# Estratto della fonte:
******************************

Da questo nodo del fronte carsico, le truppe italiane provenienti da Sagrado potevano essere indirizzate verso il Bosco Cappuccio, verso la Trincea delle Frasche o più a sud verso la Trincea dei Morti; da qui passò Filippo Corridoni ed i suoi volontari milanesi e da qui transitò la Brigata Sassari per andare alla conquista della Trincea delle Frasche nelle battaglie dell'autunno del 1915 che infiammarono il Carso (III, IV e V battaglia dell'Isonzo).

A fine novembre il fronte si staticizzò definitivamente sulle posizioni raggiunte; si assistette ad una riorganizzazione generale e ad un progressivo miglioramento logistico della struttura militare.

Nei pressi della villa, ospitante il comando della 25° divisione, sorse un vero e proprio villaggio di guerra e diverse postazioni d' artiglieria vennero allestite in preparazione delle future offensive.

Dal giugno al dicembre del 1915, sul fronte del Carso e Isonzo si contarono sul fronte italiano 54.000 morti, 160.000 feriti e 21.000 dispersi.

Le fonti militari austriache nello stesso periodo contarono la perdita di 151.000 soldati.

La V° battaglia (primavera del 1916) fu soprattutto dimostrativa e non portò a sostanziali cambiamenti.

Solo nell'agosto del 1916 con la VI° battaglia dell'Isonzo, detta anche battaglia di Gorizia, il sistema difensivo austroungarico cedette con la presa da parte italiana del Sabotino e del San Michele;

in questo settore la nuova linea di combattimento si spostò oltre Doberdò, al di là del vallone del Carso.

******************************

# Compito 1:
Secondo l'estratto sul fronte del Carso, quanti soldati persi contarono le fonti militari austriache nel periodo da giugno a dicembre del 1915?
# Compito 2:
Traduci in inglese questa frase dell'estratto sul fronte del Carso: "La V° battaglia (primavera del 1916) fu soprattutto dimostrativa e non portò a sostanziali cambiamenti."
Le righe qui di seguito sono materiale a sé, distinto dall'estratto sul fronte del Carso.

# Dati raccolti:

******************************

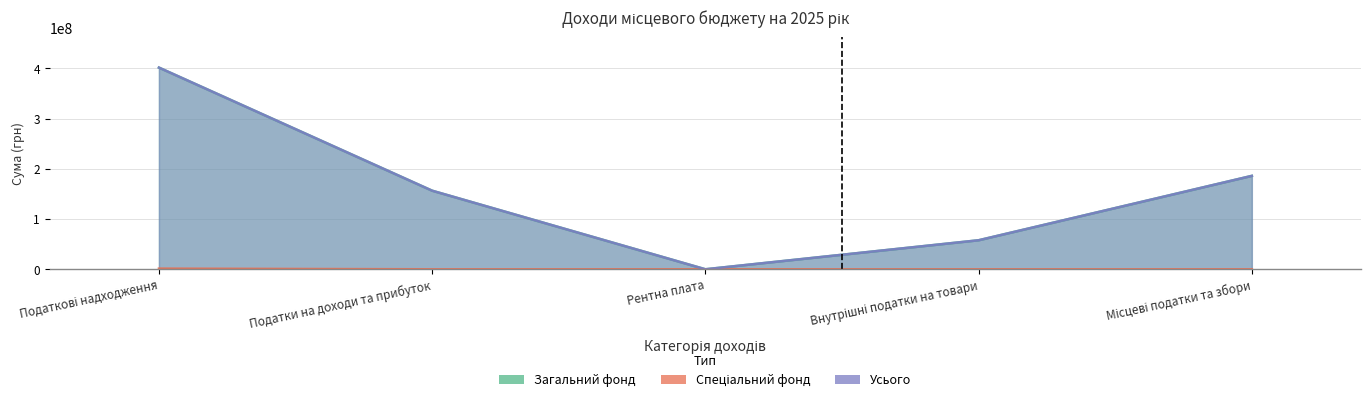

Reading left to right, what are all the values shown in this chart?

Загальний фонд: 401788350	156539000	17300	57820000	186112050
Спеціальний фонд: 1300000	0	0	0	0
Усього: 401788350	156539000	17300	57820000	186112050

******************************

# Risposta attesa 1:
Le fonti militari austriache contarono la perdita di 151.000 soldati.

# Risposta attesa 2:
The Fifth Battle (spring 1916) was mainly a show of force and did not bring about substantial changes.